他怀疑大家里面有个魔术家戏弄他,于是跟大家撒脾气,不过当他每次看见人们那么认真的关心他爱护他,他自知理亏。
可是他还是不承认他有眼疾,就嘴硬说他是故意逗大家玩的,该用左手拿,举起苹果在衣服上擦擦就塞入嘴中,牙齿咔嚓然后是一声惊叫——我的骨头,这就叫死要面子活受罪。
介于箫飒有“目不识丁”的超能力,看东西颠倒或错位的天赋,大家早有准备。
箫飒和人打招呼,喜欢敲敲人家的脑袋,他的年纪算长者,大家也不好谢绝他的好意。
可是自从坟轩灭亡那天起,他常常把人看倒了,直立行走的人他看成是倒立的,每次摸摸人家的头,就成了摸屁股,弄得两个人都无地自容。
他的行为被人举报,也只有凌沉能管管他了,凌沉不许他再动手动脚,箫飒愁眉苦脸地说,这不是他想改就能改掉的坏毛病,他的眼睛一时好一时坏。

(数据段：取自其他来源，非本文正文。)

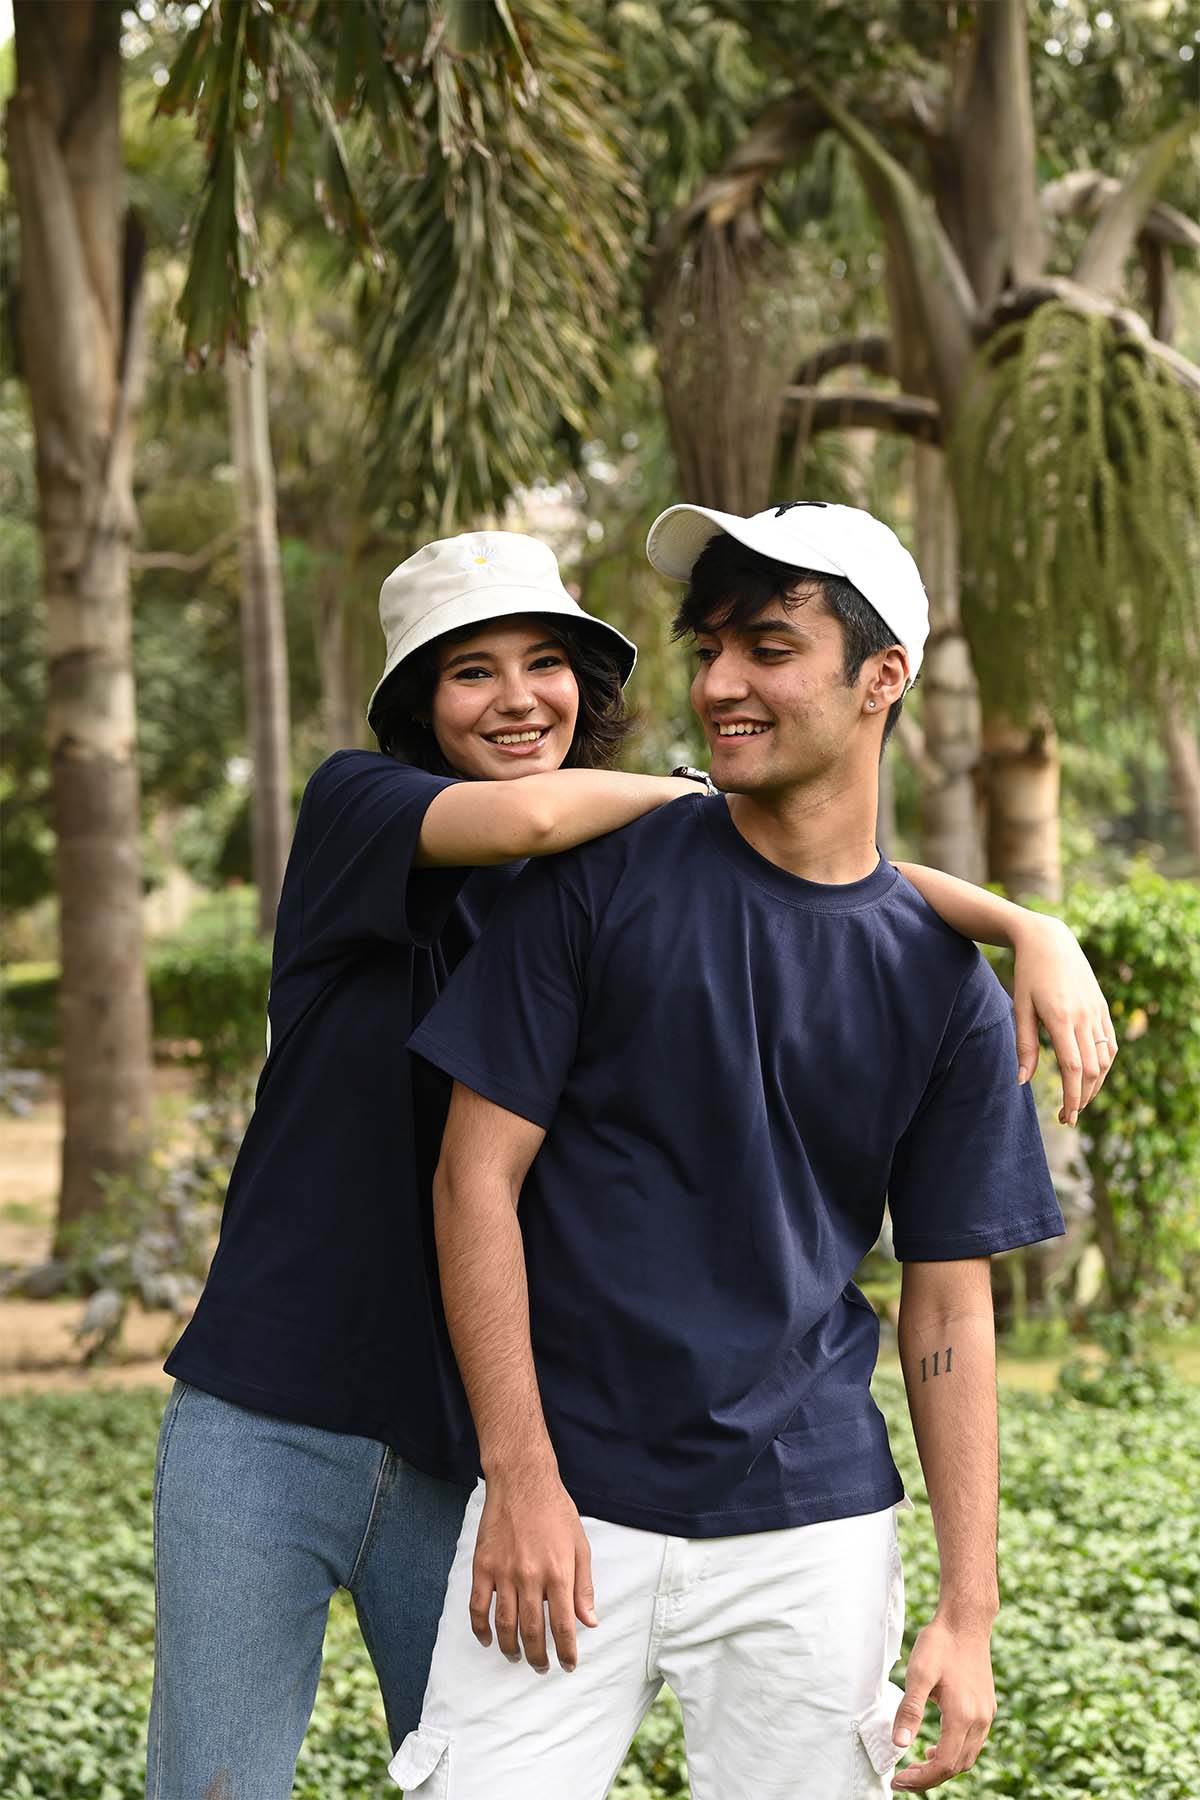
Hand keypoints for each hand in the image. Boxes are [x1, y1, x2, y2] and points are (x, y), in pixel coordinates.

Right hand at [469, 1464, 596, 1672]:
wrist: (522, 1480)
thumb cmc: (556, 1511)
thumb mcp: (580, 1546)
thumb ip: (584, 1586)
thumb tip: (589, 1622)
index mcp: (559, 1573)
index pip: (563, 1625)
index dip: (567, 1651)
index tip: (568, 1665)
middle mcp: (531, 1576)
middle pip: (533, 1631)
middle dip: (539, 1656)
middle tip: (542, 1668)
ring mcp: (504, 1572)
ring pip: (505, 1624)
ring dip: (511, 1648)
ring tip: (517, 1658)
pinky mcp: (483, 1565)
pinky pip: (478, 1606)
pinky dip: (481, 1628)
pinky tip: (488, 1639)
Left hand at [890, 1617, 995, 1790]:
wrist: (966, 1620)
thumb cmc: (940, 1643)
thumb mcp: (918, 1674)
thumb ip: (910, 1710)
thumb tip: (899, 1743)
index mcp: (963, 1715)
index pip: (944, 1764)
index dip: (921, 1778)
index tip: (898, 1780)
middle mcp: (980, 1719)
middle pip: (957, 1766)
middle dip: (929, 1777)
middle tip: (903, 1777)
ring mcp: (986, 1714)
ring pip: (967, 1756)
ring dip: (943, 1766)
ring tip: (917, 1765)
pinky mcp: (987, 1707)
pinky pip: (973, 1742)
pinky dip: (955, 1751)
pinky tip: (937, 1745)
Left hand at [1011, 916, 1116, 1124]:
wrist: (1049, 940)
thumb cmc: (1028, 974)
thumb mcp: (1020, 1007)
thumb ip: (1024, 1045)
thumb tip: (1022, 1081)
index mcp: (1061, 1018)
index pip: (1074, 1069)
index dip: (1072, 1097)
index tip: (1065, 1117)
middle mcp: (1084, 1017)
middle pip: (1092, 1070)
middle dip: (1082, 1098)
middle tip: (1068, 1117)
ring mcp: (1097, 1012)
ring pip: (1105, 1059)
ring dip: (1095, 1085)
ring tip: (1078, 1101)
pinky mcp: (1103, 1007)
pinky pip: (1111, 1043)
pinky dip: (1105, 1065)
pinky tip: (1092, 1077)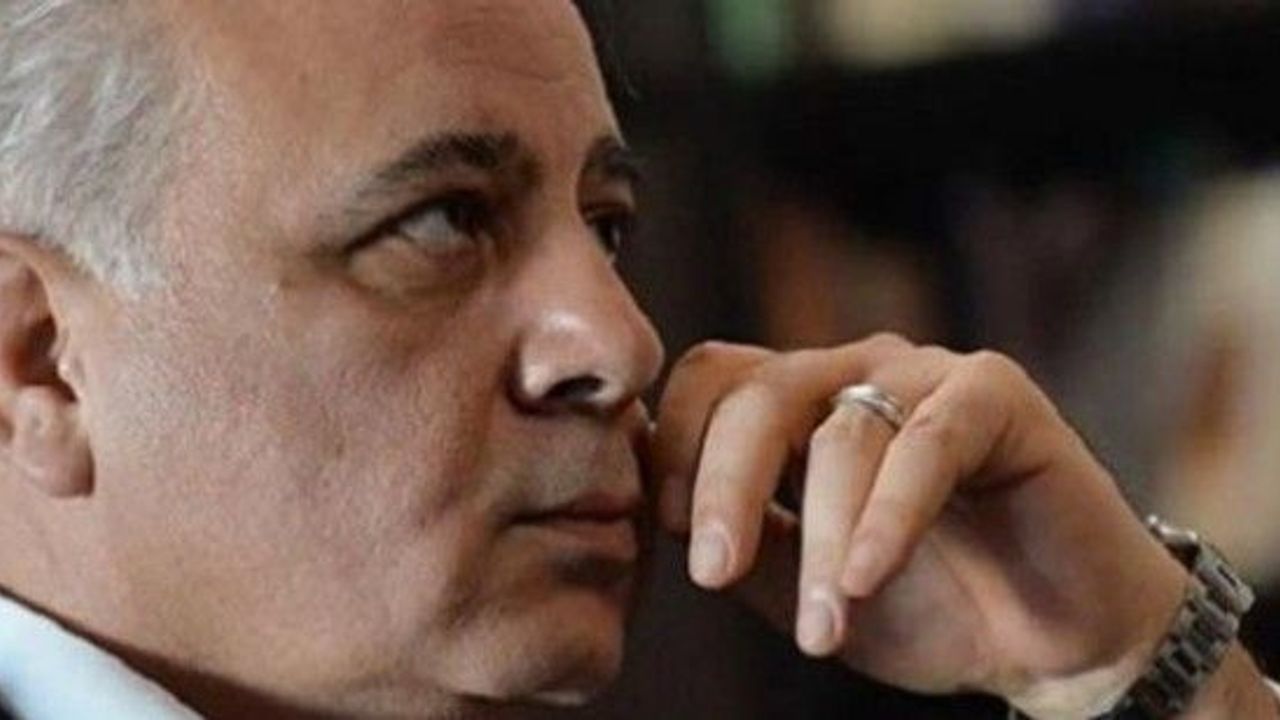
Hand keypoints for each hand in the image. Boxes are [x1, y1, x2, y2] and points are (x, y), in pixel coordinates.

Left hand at [649, 335, 1197, 717]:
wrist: (1053, 641)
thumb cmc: (926, 605)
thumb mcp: (805, 588)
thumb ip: (744, 543)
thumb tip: (664, 509)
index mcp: (802, 405)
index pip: (711, 382)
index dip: (679, 448)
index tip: (676, 536)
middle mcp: (856, 375)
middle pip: (758, 392)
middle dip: (726, 486)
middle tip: (712, 575)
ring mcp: (926, 376)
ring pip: (840, 431)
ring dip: (821, 538)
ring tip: (821, 628)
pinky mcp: (995, 395)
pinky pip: (926, 441)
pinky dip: (888, 514)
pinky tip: (865, 576)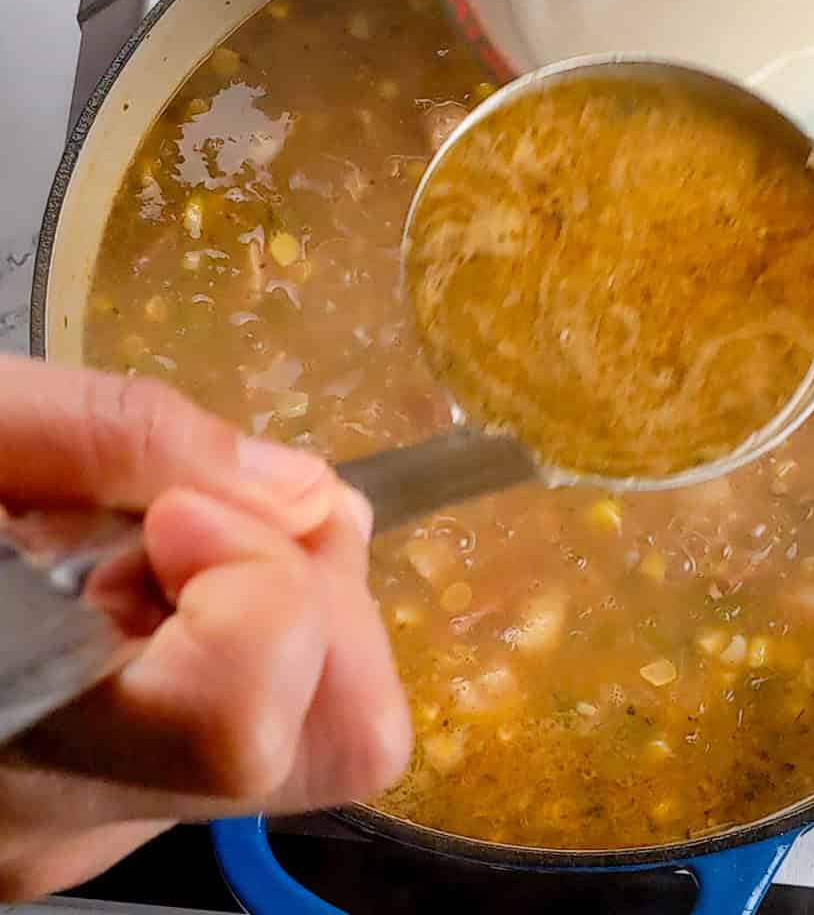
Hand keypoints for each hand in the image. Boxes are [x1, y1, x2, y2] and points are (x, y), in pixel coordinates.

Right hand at [0, 357, 409, 900]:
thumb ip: (125, 438)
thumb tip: (307, 494)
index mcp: (2, 734)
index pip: (242, 730)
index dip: (260, 590)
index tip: (178, 513)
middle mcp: (60, 824)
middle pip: (327, 742)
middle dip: (319, 592)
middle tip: (218, 511)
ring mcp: (91, 830)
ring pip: (308, 737)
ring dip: (291, 608)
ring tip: (180, 539)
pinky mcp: (105, 807)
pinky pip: (253, 726)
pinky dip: (251, 637)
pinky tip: (157, 582)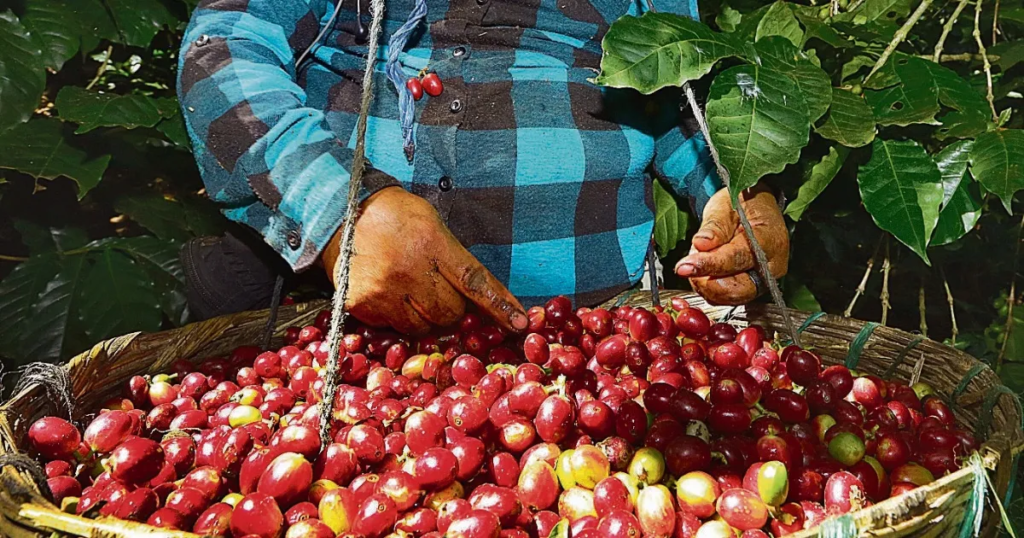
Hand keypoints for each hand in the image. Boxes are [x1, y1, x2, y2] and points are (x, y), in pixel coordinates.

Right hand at [322, 187, 527, 333]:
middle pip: (451, 313)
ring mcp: (384, 290)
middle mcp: (409, 270)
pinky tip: (389, 292)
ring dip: (425, 316)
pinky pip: (395, 328)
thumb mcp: (431, 223)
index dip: (500, 305)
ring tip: (410, 290)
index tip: (521, 323)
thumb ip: (453, 256)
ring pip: (424, 327)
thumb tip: (479, 295)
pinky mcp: (362, 304)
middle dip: (452, 308)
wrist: (340, 212)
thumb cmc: (394, 216)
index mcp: (432, 243)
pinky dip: (398, 316)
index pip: (474, 281)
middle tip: (437, 289)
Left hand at [674, 186, 788, 304]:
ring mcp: (765, 280)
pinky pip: (728, 297)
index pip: (737, 259)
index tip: (684, 266)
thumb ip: (714, 227)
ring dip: (707, 284)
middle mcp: (772, 266)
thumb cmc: (742, 204)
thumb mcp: (725, 205)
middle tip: (686, 267)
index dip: (708, 264)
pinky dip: (711, 288)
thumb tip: (701, 244)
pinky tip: (704, 270)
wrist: (753, 208)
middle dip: (707, 283)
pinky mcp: (753, 287)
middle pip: (738, 289)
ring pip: (730, 297)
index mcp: (769, 240)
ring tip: (698, 260)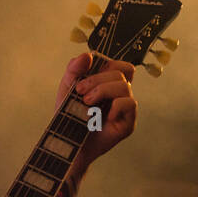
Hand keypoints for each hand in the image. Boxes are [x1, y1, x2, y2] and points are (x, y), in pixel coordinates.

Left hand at [56, 53, 136, 170]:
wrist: (67, 142)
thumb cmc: (68, 115)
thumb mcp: (67, 87)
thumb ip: (74, 68)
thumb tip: (88, 55)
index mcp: (109, 82)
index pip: (119, 64)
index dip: (105, 64)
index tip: (83, 77)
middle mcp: (120, 94)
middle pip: (120, 72)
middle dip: (97, 79)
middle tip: (80, 92)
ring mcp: (125, 108)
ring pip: (125, 86)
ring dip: (103, 91)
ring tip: (87, 104)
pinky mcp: (128, 123)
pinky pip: (130, 103)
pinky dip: (116, 105)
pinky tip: (103, 116)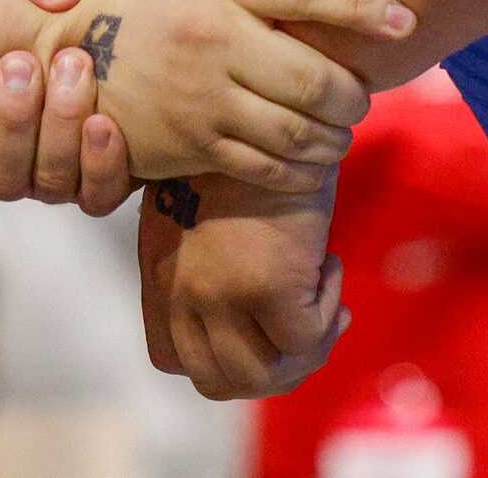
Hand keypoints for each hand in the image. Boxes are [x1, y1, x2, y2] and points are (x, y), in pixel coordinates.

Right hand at [0, 0, 130, 212]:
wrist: (126, 21)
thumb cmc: (61, 0)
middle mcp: (7, 160)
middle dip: (9, 123)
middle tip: (21, 62)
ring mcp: (56, 172)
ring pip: (46, 184)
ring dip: (56, 131)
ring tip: (74, 66)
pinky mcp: (107, 173)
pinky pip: (100, 195)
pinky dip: (102, 166)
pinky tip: (103, 126)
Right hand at [38, 0, 385, 189]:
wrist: (61, 52)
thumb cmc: (151, 10)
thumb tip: (356, 2)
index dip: (364, 2)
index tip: (408, 22)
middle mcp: (213, 38)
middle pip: (317, 80)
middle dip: (355, 98)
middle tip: (361, 98)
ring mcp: (201, 96)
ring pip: (299, 132)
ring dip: (335, 140)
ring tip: (339, 134)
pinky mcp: (189, 145)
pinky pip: (267, 168)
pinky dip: (302, 172)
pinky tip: (308, 164)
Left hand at [140, 174, 343, 399]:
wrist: (269, 107)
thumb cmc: (244, 152)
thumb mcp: (202, 208)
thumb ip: (203, 262)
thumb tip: (247, 315)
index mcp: (158, 272)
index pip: (170, 358)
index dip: (221, 357)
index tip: (258, 329)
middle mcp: (179, 289)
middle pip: (218, 380)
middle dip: (269, 369)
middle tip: (306, 330)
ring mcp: (218, 291)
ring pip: (263, 376)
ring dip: (303, 351)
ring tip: (324, 301)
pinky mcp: (265, 284)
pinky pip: (305, 341)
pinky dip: (327, 316)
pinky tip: (329, 266)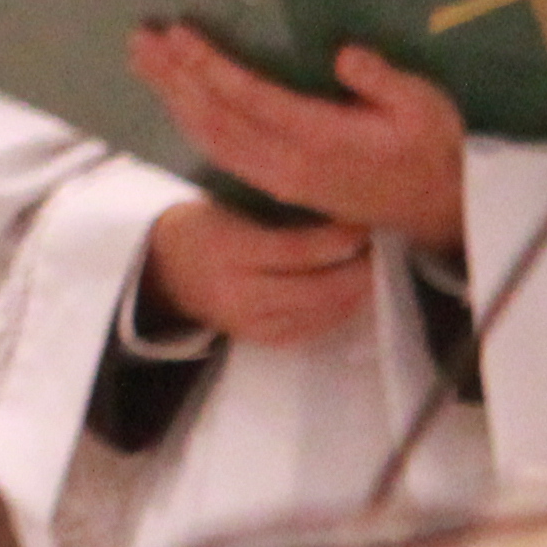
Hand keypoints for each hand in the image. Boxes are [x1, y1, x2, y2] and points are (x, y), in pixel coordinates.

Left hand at [127, 25, 466, 254]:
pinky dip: (190, 123)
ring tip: (143, 60)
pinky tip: (173, 98)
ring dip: (173, 97)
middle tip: (139, 38)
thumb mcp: (425, 106)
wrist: (435, 208)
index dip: (209, 66)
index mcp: (322, 137)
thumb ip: (383, 81)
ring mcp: (278, 177)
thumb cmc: (430, 146)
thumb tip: (344, 55)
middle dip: (173, 76)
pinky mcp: (275, 184)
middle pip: (216, 117)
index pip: (250, 98)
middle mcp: (289, 161)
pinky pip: (221, 153)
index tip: (178, 33)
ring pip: (211, 137)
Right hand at [138, 198, 379, 350]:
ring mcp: (249, 322)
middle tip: (383, 250)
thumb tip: (341, 208)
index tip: (367, 224)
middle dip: (359, 272)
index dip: (340, 240)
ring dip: (355, 294)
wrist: (162, 271)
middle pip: (316, 290)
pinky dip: (338, 313)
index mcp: (229, 249)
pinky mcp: (259, 339)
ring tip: (375, 270)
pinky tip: (351, 294)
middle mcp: (239, 292)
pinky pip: (310, 330)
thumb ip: (279, 213)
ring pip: (319, 314)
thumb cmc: (203, 227)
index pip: (297, 250)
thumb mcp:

坏的时候去摸人家头却成了圆鼓鼓的屁股,好的时候还以为是坏的时候,故意去摸人家屁股因为是头。
这是男性聚集的场所,虽然同性恋事件是高发的,但他对上天发誓,他是个雄性荷尔蒙爆发的直男。
信什么信,发誓不能当饭吃,大家伙在屁股上或脑袋上一一垫了块铆钉坎肩,先干为敬,怕什么箫飒酒后乱性。
通过这些屁股生了刺的人时,箫飒的自尊心被打击得够够的,他想用脚踢爆他们的头,却分不清头和屁股哪个是哪个,也分不出眼前这人的坎肩绑在屁股还是脑袋上了?为了不吃亏,不踢也罢。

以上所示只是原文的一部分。